WSR: 1) He’ll get the benefit of the doubt from the media, but whenever there’s that much turnover you need to be worried.

2) We change our gameplan, and it fails. It’s just wonderful.

3) The best person who’s a punter is Peter Mortell. Dude used to go out of his way to raise money for things like Toys for Tots, and he was a great punter too.

The Food: MEAT MEAT MEAT MEAT MEAT

Our friend and smokeboi Stewmonkey13—who’s been killing it with the tongue-in-cheek Iowa content all week...thanks, Stew!—is known in the OTE Slack as something of a meat sharer and meat snob.

We’re talking constant, unsolicited pics of his meat.

There you go, writers:

  1. Rank Stew’s meats—or tell me the order in which you would eat them.
  2. Any meat that you’re particularly good at or proud of?
  3. Weigh in on the Great Pork Tenderloin Debate: the thinness of Iowa or the thickness of Indiana? What are the proper condiments for a pork tenderloin? What’s the proper way to eat one?

MNW: I ordered the pictures in the order in which I’d eat them: Brisket, wings, ribs, ends. But I’ll eat any of those, and I have—if you ever get the chance to tailgate with Stew, do it.
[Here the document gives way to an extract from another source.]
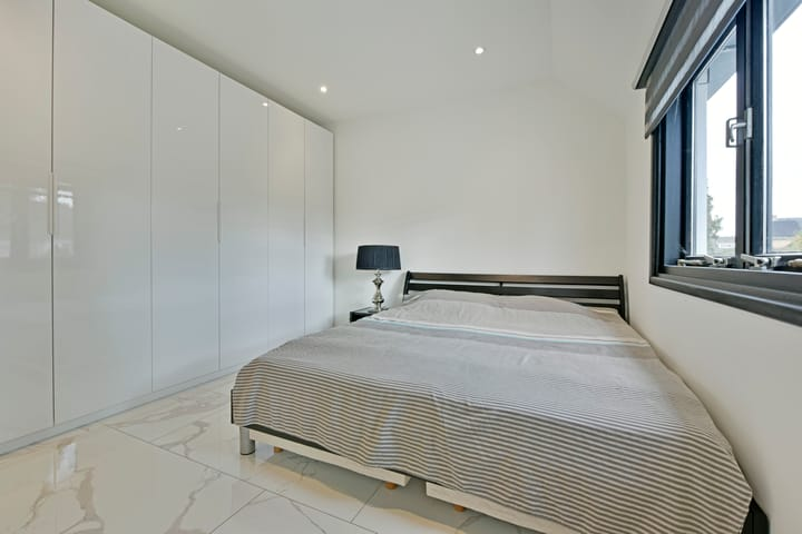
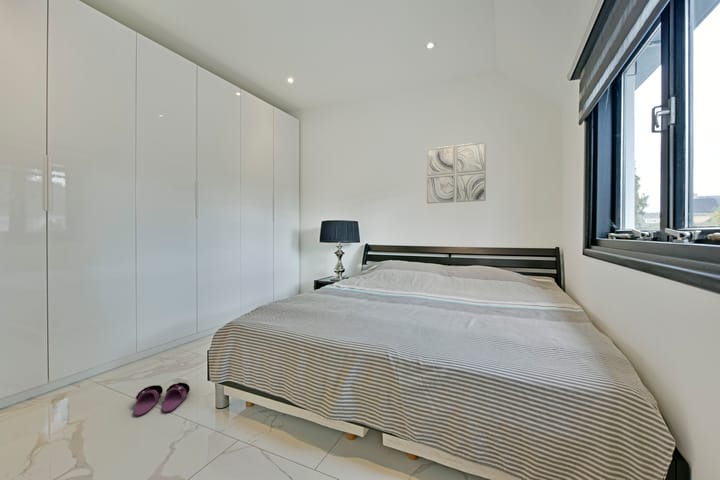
+ wall art [426,141,487,205]
+ slippers [133,382,191,417]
Goddamn.

I don’t have the means or patience to smoke good meat at the moment, so I stick to marinades—been really bangin’ a lemon garlic parsley chicken thigh marinade right now—and grilling in the summer.

IMPORTANT ANNOUNCEMENT REGARDING BREADED MEATS ON SANDWICHES: IF YOU BREAD THE MEAT, YOU DO NOT NEED TO RUIN IT WITH SHITTY WHITE BREAD. Chicken patty and pork patty sandwiches are so fucking stupid. Stop it. Goddamnit.

Kind of...: I will not rank Stew’s meats because they all look fabulous, and I would never think of saying no to any of these fantastic creations. As per (2), I grew up on a farm. My father was an excellent farmer and his pride and joy was the herd cattle. I won’t bore you with stories other than to say that the owner of the sale barn knew him and was happy to see him.

If you have a marinade, or a special process, more power to you. I’m not here to challenge or disagree with what works for anybody else. All I’ll say is that if you start with a great cut, it’s going to taste fantastic a number of different ways, so you’re only duty is not to fuck it up.

“It’s a hamburger, made out of meat, on a bun, with nothing. Add ketchup if you want, I couldn’t care less.”

WSR: 1) Eh, I’ll just have whatever Stew’s making.

2) Whatever I’m making in my smoker usually turns out well. I do a decent job with Brisket, ribs, red snapper, pork butt, chuck roast (as a quick, easy brisket substitute), and ham. In fact, I may need to make something for the kids on the smoker here this week now. Better hope the weather clears up, I guess.

3) Eh, they’re all good. A little bit of bbq sauce is all that’s needed.

Stew: Going off the board and saying the combo of pork belly I made last summer. I made half of it into pulled pork and half of it into burnt ends and then combined them into one of the most decedent sandwiches you can possibly imagine. I make the brisket about 2-3 times a year, but it’s really good, passes the pull test and everything. The pork ribs I make 4-5 times a year and I’m hardcore about the bark, which can all come off in a single piece. But the wings I’m currently making about 2-3 times a month because they’re so damn easy and take very little time or effort. Also, I gotta mention beef ribs because there’s something very viscerally appealing to holding a giant rib bone and tearing salty, juicy meat off it with your teeth.

As for tenderloins, either way is fine. Thin you gotta make sure the breading is well seasoned. Thick you gotta make sure it’s cooked well. Just no damn mayo. Fuck that noise.